It’s been called a loophole, Chelsea signing players to 6-, 7-, 8.5-year contracts to spread out the accounting impact of fees and wages over a longer period than a standard 5-year contract, but that would imply that it’s something that breaks or skirts the rules — when in fact Chelsea have been fully compliant with all the regulations as they pertain to Financial Fair Play (FFP) and transfer cost amortization.
It’s not even that novel of an idea (even outside of the NHL or MLB); anyone who’s played Football Manager in recent years will have done the same.

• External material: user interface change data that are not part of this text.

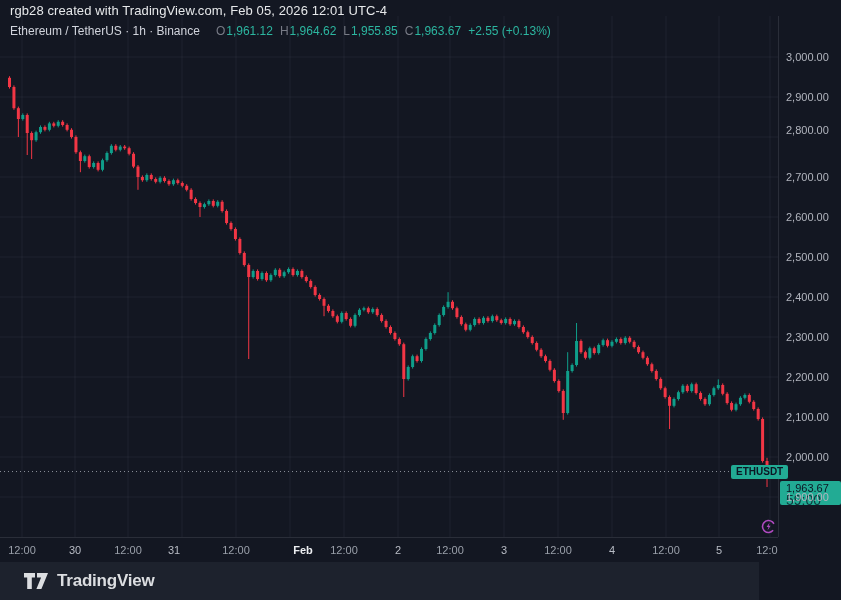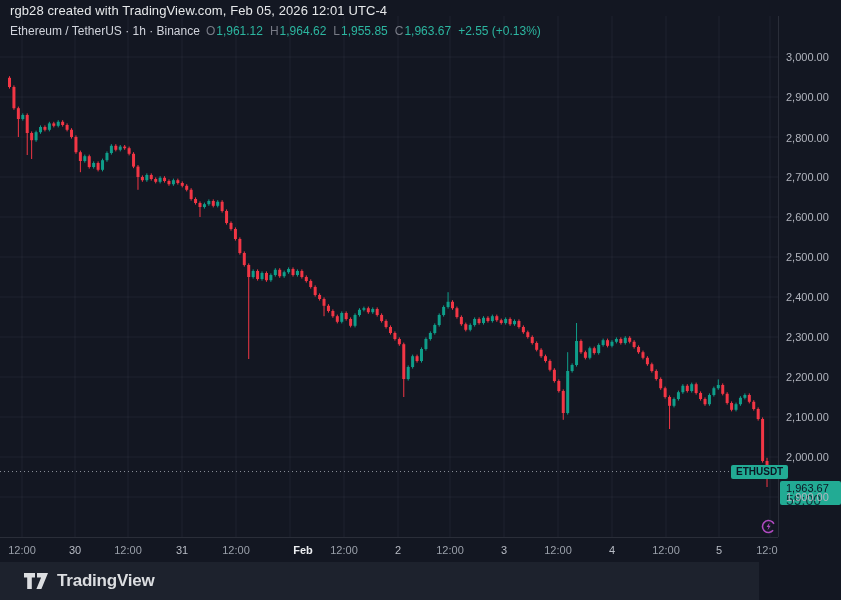--- a/index.html
+++ b/index.html
@@ -21,7 +21,7 @@
   
   .legend {
     position:absolute; left:10px; top:23px; height:16px;
-    display:flex; align-items:center; gap:6px;
+    display:flex; align-items:center; gap:16px;
     font-size:12px; white-space:nowrap;
   }
   .legend .title { color:#d1d4dc; }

And it’s not without potential risk either, and plenty of it: Chelsea have been saddled with a plethora of bad long-term contracts over the years, and now we’ve expanded that risk by as much as 50 per cent. What’s better than five years of Bakayoko or Drinkwater or Lukaku on the books? Seven point five years! And there’s nothing preventing others from doing the same, as long as they comply with their local labor laws for contract lengths (EU, UK, national, whichever applies in their case: the standard EU limit is 5 years, or at least used to be, but Spain for example was always at least 6; post-Brexit UK may be a lot longer, evidently).
Blog explaining whether Chelsea's huge transfer spend will break Financial Fair Play rules #CFC https://t.co/F91UlyF2fX— Swiss Ramble (@SwissRamble) January 19, 2023
But some teams must’ve jumped on the UEFA NextDoor app to complain about people speeding in their neighborhood and leaving their trash bins out for too long and also about Chelsea’s record levels of spending (not taking inflation into account), and UEFA are reportedly set to take action to close this non-loophole.
According to The Times and plenty of subsequent gloating (and inaccurate reporting) from elsewhere in football media, UEFA will be adjusting FFP rules (the latest, slightly relaxed revision of which came into effect just last summer) to now limit the length of amortization to five years. So, while right now a £100m fee can be amortized as £13.33m over 7.5 years, going forward, it would have to count as £20m over 5 years, even if the player’s contract is longer than 5 years. Presumably, any new contract agreed later on would still allow the team to spread the (remaining) costs out for an additional maximum of 5 years (i.e. if that same player signs a new long-term contract two years later, the remaining £60m balance would get spread out over five years once again, at £12m per).
Amateur FFP analysis on here is always funny but the main figure that matters this season as far as UEFA are concerned is that squad costs are no higher than 90% of revenue. That drops by 10% in each of the next seasons and they will have CL revenue this season, hence going nuts.— Chelsea Youth (@chelseayouth) January 14, 2023
Given that we’re almost done with the winter transfer window, these new rules, even if approved, will not come into effect until the summer at the earliest. So, even greater incentive to go big now. Come on down, Enzo Fernández, Moisés Caicedo, Malo Gusto, Time-traveling Ronaldo O Fenômeno!
There’s already enough irony here to cure anemia forever, but I think my favorite part is that the current amortization costs will be grandfathered in, which means that practically only Chelsea will get to enjoy this “loophole”. So just like with FFP in the first place, which was a response to Roman Abramovich’s spending (crafted in part by Chelsea) that protected his investment by ensuring that no one else (beyond direct state-funding) could do the same again, we’ve now inspired new rules that will again prevent others from utilizing a similar advantage.